BG Group says the region “is one of the most significant exploration plays” for the company. “People are looking at the region and the run of successes is starting to gain momentum,” the company says. “Without any shadow of doubt it’s exciting. Depending on size of fields there’s potential for [liquefied natural gas] and export markets to Middle East and Asia. It’s a significant new region for us.”
Aim-quoted Dominion Petroleum, whose chief executive Andrew Cochran used to work for Anadarko, is another investor in the region. He says Dominion spent $40m last year in preparation for drilling in offshore Tanzania and Uganda.
“[When I first came here] it had all the elements that would attract the majors . . . the scale and size of what was possible more than outweighed the drilling cost. Now in Tanzania we’re sandwiched in between Exxon, Eni, Petrobras and Shell,” says Mr Cochran.
The rising number of entrants has sparked intense competition for projects. BG Group, Premier Oil and Cove are among those who are competing for three offshore blocks in Kenya as the country pursues its long tender process. Such competition – and the region’s occasionally fractious politics – led the British high commissioner in Nairobi to call the Kenya’s energy ministry this year on behalf of UK companies to “seek reassurance from the ministry that the bidding process would be transparent and fair”, according to the British embassy in Nairobi.
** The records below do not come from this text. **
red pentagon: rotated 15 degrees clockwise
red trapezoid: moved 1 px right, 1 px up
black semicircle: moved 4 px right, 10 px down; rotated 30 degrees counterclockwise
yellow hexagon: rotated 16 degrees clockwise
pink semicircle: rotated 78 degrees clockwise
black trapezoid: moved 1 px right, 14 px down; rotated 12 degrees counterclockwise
Not that politics has been a deterrent to oil exploration in the past. In January Afren, which paid $101m last year to acquire assets across east Africa, underlined growing investor appetite in the region with a $450m five-year bond. That will help fund data acquisition and well drilling in Kenya, Ethiopia, Madagascar and the Seychelles.
Most of the discoveries to date have been gas – bar Uganda – which analysts believe is the main reason why the region has yet to spark wider interest.
That could change soon according to Galib Virani, Afren associate director, who says that less than 500 wells have been drilled in east Africa, compared with some 20,000 in the north and 15,000 in the west of the continent. “From a geological standpoint the region is completely underexplored. All of our acreage is located on basins with proved hydrocarbons. [Coming to east Africa] was something we always wanted to do but it was just a matter of timing.”